§ Page extract:

The Boxer Rebellion | The American Spectator | USA News and Politics
The Boxer Rebellion
by

Name the most amazing story in sports this year. The Super Bowl-winning Patriots? Sorry, good guess, though. Michael Jordan’s comeback? Close, but no. The failed contraction of the Twins and Expos? Nyet.

The biggest story in the sporting world so far in this short year has been the fantastic (and hypocritical) discovery by the Nevada State Athletic Commission that, dammit, they have scruples. What does that mean? It means that the commission has decided that Mike Tyson is just too unsavory a character to be allowed to box in the Silver State.

On January 29th, the commission officially declined to grant Tyson a license to fight Lennox Lewis for the undisputed heavyweight championship of the world. The fight was scheduled for April 6 at the MGM Grand on the Las Vegas Strip, and it promised to be one of the grandest spectacles Sin City had seen in a long time. The city’s casinos expected a boon of millions and millions of dollars, and city fathers anticipated a flood of revenues into coffers depleted by the aftermath of September 11.

But Tyson, America’s favorite psychopath, managed to queer the whole deal. Under normal circumstances, or with any other fighter, there never would have been a question in the first place. The only reason Tyson needed to get the commission’s approval is that his license had been revoked in 1997. That’s when he took a couple chomps on Evander Holyfield’s ear in the middle of a bout.

§ Source material:
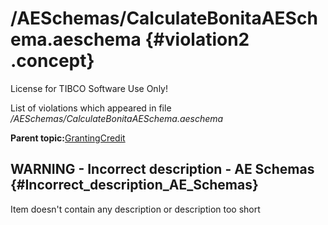 # /AESchemas/CalculateBonitaAESchema.aeschema {#violation2 .concept}

License for TIBCO Software Use Only!

List of violations which appeared in file */AESchemas/CalculateBonitaAESchema.aeschema*

**Parent topic:**[GrantingCredit](../../../qa/projects/GrantingCredit.md)

## WARNING - Incorrect description - AE Schemas {#Incorrect_description_AE_Schemas}

Item doesn't contain any description or description too short

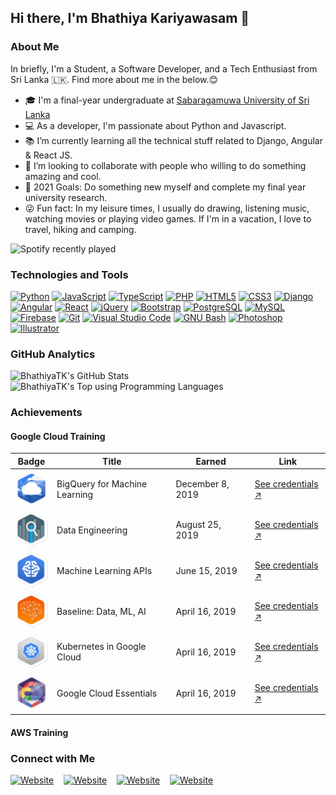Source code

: ## Hi there, I'm Bhathiya Kariyawasam 👋 

### About Me

In briefly, I'm a Student, a Software Developer, and a Tech Enthusiast from Sri Lanka 🇱🇰. Find more about me in the below.😊
- 🎓 I'm a final-year undergraduate at [Sabaragamuwa University of Sri Lanka][uni]
- 💻 As a developer, I'm passionate about Python and Javascript.
- 📚 I’m currently learning all the technical stuff related to Django, Angular & React JS.
- 👯 I’m looking to collaborate with people who willing to do something amazing and cool.
- 🎯 2021 Goals: Do something new myself and complete my final year university research.
- 😜 Fun fact: In my leisure times, I usually do drawing, listening music, watching movies or playing video games. If I'm in a vacation, I love to travel, hiking and camping.

![Spotify recently played](https://spotify-recently-played-readme.vercel.app/api?user=ahfc51mnx85k4i90exezumgac&count=1)

### Technologies and Tools

[![Python](https://img.shields.io/badge/-Python-black?style=flat-square&logo=python)](https://github.com/BhathiyaTK)
[![JavaScript](https://img.shields.io/badge/-JavaScript-black?style=flat-square&logo=javascript)](https://github.com/BhathiyaTK)
[![TypeScript](https://img.shields.io/badge/-TypeScript-black?style=flat-square&logo=typescript)](https://github.com/BhathiyaTK)
[![PHP](https://img.shields.io/badge/-PHP-black?style=flat-square&logo=php)](https://github.com/BhathiyaTK)
[![HTML5](https://img.shields.io/badge/-HTML5-black?style=flat-square&logo=html5)](https://github.com/BhathiyaTK)
[![CSS3](https://img.shields.io/badge/-CSS3-black?style=flat-square&logo=css3&logoColor=1572B6)](https://github.com/BhathiyaTK)
[![Django](https://img.shields.io/badge/-Django-black?style=flat-square&logo=django&logoColor=137D55)](https://github.com/BhathiyaTK)
[![Angular](https://img.shields.io/badge/-Angular-black?style=flat-square&logo=angular&logoColor=DD1B16)](https://github.com/BhathiyaTK)
[![React](https://img.shields.io/badge/-React-black?style=flat&logo=react)](https://github.com/BhathiyaTK)
[![jQuery](https://img.shields.io/badge/-jQuery-black?style=flat-square&logo=jquery&logoColor=0769AD)](https://github.com/BhathiyaTK)
[![Bootstrap](https://img.shields.io/badge/-Bootstrap-black?style=flat-square&logo=bootstrap)](https://github.com/BhathiyaTK)
[![PostgreSQL](https://img.shields.io/badge/-PostgreSQL-black?style=flat-square&logo=postgresql)](https://github.com/BhathiyaTK)
[![MySQL](https://img.shields.io/badge/-MySQL-black?style=flat-square&logo=mysql)](https://github.com/BhathiyaTK)
[![Firebase](https://img.shields.io/badge/-Firebase-black?style=flat-square&logo=firebase)](https://github.com/BhathiyaTK)
[![Git](https://img.shields.io/badge/-Git-black?style=flat-square&logo=git)](https://github.com/BhathiyaTK)
[![Visual Studio Code](https://img.shields.io/badge/-Visual%20Studio%20Code-black?style=flat&logo=visual-studio-code&logoColor=007ACC)](https://github.com/BhathiyaTK)
[![GNU Bash](https://img.shields.io/badge/-Bash-black?style=flat-square&logo=gnu+bash)](https://github.com/BhathiyaTK)
[![Photoshop](https://img.shields.io/badge/-Photoshop-black?style=flat&logo=adobe-photoshop)](https://github.com/BhathiyaTK)
[![Illustrator](https://img.shields.io/badge/-Illustrator-black?style=flat&logo=adobe-illustrator)](https://github.com/BhathiyaTK)

### GitHub Analytics

<img align="left" width="55%" alt="BhathiyaTK's GitHub Stats" src="https://github-readme-stats.vercel.app/api?username=BhathiyaTK&custom_title=Contribution+Stats&show_icons=true&hide_border=true&include_all_commits=true&count_private=true&theme=dracula&disable_animations=true" />

<img alt="BhathiyaTK's Top using Programming Languages" src="https://github-readme-stats.vercel.app/api/top-langs/?username=BhathiyaTK&layout=compact&theme=dracula&hide_border=true&langs_count=8&hide=scss,less,hack" />

### Achievements

#### Google Cloud Training


Badge | Title | Earned | Link
------------ | ------------- | ------------ | ------------
![BigQuery for Machine Learning Badge](https://github.com/BhathiyaTK/BhathiyaTK/blob/master/images/1.png?raw=true&s=60) | BigQuery for Machine Learning | December 8, 2019 | [See credentials ↗](https://run.qwiklabs.com/public_profiles/09eb9063-4829-484e-b597-906276b142f5/badges/185460)
![Data Engineering Badge](https://github.com/BhathiyaTK/BhathiyaTK/blob/master/images/2.png?raw=true&s=60) | Data Engineering | August 25, 2019 | [See credentials ↗](https://run.qwiklabs.com/public_profiles/09eb9063-4829-484e-b597-906276b142f5/badges/114272)
![Machine Learning APIs Badge](https://github.com/BhathiyaTK/BhathiyaTK/blob/master/images/3.png?raw=true&s=60) | Machine Learning APIs | June 15, 2019 | [See credentials ↗](https://run.qwiklabs.com/public_profiles/09eb9063-4829-484e-b597-906276b142f5/badges/79788)
![Baseline: Data, ML, AI Badge](https://github.com/BhathiyaTK/BhathiyaTK/blob/master/images/4.png?raw=true&s=60) | Baseline: Data, ML, AI | April 16, 2019 | [See credentials ↗](https://run.qwiklabs.com/public_profiles/09eb9063-4829-484e-b597-906276b142f5/badges/66153)
![Kubernetes in Google Cloud Badge](https://github.com/BhathiyaTK/BhathiyaTK/blob/master/images/5.png?raw=true&s=60) | Kubernetes in Google Cloud | April 16, 2019 | [See credentials ↗](https://run.qwiklabs.com/public_profiles/09eb9063-4829-484e-b597-906276b142f5/badges/66042)
![Google Cloud Essentials Badge](https://github.com/BhathiyaTK/BhathiyaTK/blob/master/images/6.png?raw=true&s=60) | Google Cloud Essentials | April 16, 2019 | [See credentials ↗](https://run.qwiklabs.com/public_profiles/09eb9063-4829-484e-b597-906276b142f5/badges/60447)


#### AWS Training

### Connect with Me

[![Website](https://img.shields.io/website?down_message=offline&label=website&logo=google+chrome&logoColor=%23fff&style=for-the-badge&up_message=visit&url=https%3A%2F%2Fbhathiyatk.github.io)][website]
&nbsp;&nbsp;&nbsp;[![Website](https://img.shields.io/website?down_color=%230077B5&down_message=connect&label=linkedin&logo=linkedin&logoColor=%23fff&style=for-the-badge&up_message=connect&url=https%3A%2F%2Fwww.linkedin.com%2Fin%2Fbhathiyatk%2F)][linkedin]
&nbsp;&nbsp;&nbsp;[![Website](https://img.shields.io/website?color=%231877F2&down_message=connect&label=facebook&logo=facebook&logoColor=%23fff&style=for-the-badge&up_message=be%20a%20friend&url=https%3A%2F%2Fwww.facebook.com%2Fbhathiya.tk%2F)][facebook]
&nbsp;&nbsp;&nbsp;[![Website](https://img.shields.io/website?color=%23E4405F&down_message=follow&label=instagram&logo=instagram&logoColor=%23fff&style=for-the-badge&up_message=follow&url=https%3A%2F%2Fwww.instagram.com%2Fbhathiya.kariyawasam%2F)][instagram]

[uni]: https://www.sab.ac.lk/
[website]: https://bhathiyatk.github.io/
[instagram]: https://www.instagram.com/bhathiya.kariyawasam/
[linkedin]: https://www.linkedin.com/in/bhathiyatk/
[facebook]: https://www.facebook.com/bhathiya.tk/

§ What is required: Can you continue the column on the Nevada commission's refusal to license Mike Tyson, starting right after its last sentence?

§ Answer:
By itself that incident might not have tarred Tyson. But Iron Mike is a complicated character, a tortured soul. He is both exceedingly shallow, and at the same time strangely deep.

Tyson is a guy with convictions. Among them is his boastful conviction, common to pugilists, that no one can lick him. There is also his conviction that the world just doesn’t understand him, that everyone wants to make him out to be some sort of animal. Tyson’s biggest problem is another of his convictions, namely, his conviction in a court of law for raping beauty contestant Desiree Washington in an Indianapolis hotel room a few years back.

But all of this — the jail time for rape, the ear biting, the paranoia, along with more in-the-ring infractions, instances of domestic abuse, and allegations of another rape — was public knowledge in the days leading up to what had been billed as a perfunctory meeting of the state’s athletic board. They were primed to grant Tyson his license.

Perhaps the commission was feeling a bit sheepish about this, as if by granting Tyson a license it would be excusing his pathological behavior. Luckily, just before it was expected to give its blessing to the brute, Tyson handed the commission an excuse not to.

In a New York press conference with Lewis, Tyson was irritable and argumentative, profane and belligerent. He shouted epithets at the assembled reporters, and called many of those in attendance “faggots.” Then he and Lewis started jawing. Tyson lunged and threw a punch, though at whom it wasn’t clear. In the ensuing scrum, Tyson bit Lewis on the leg (making Lewis something like the John Connally to Holyfield’s John F. Kennedy). The commission told Tyson and Lewis to take their antics elsewhere.

The trouble is, nobody seems to want to take Tyson. Georgia, Colorado, Florida Texas, and elsewhere have all made clear they do not want him.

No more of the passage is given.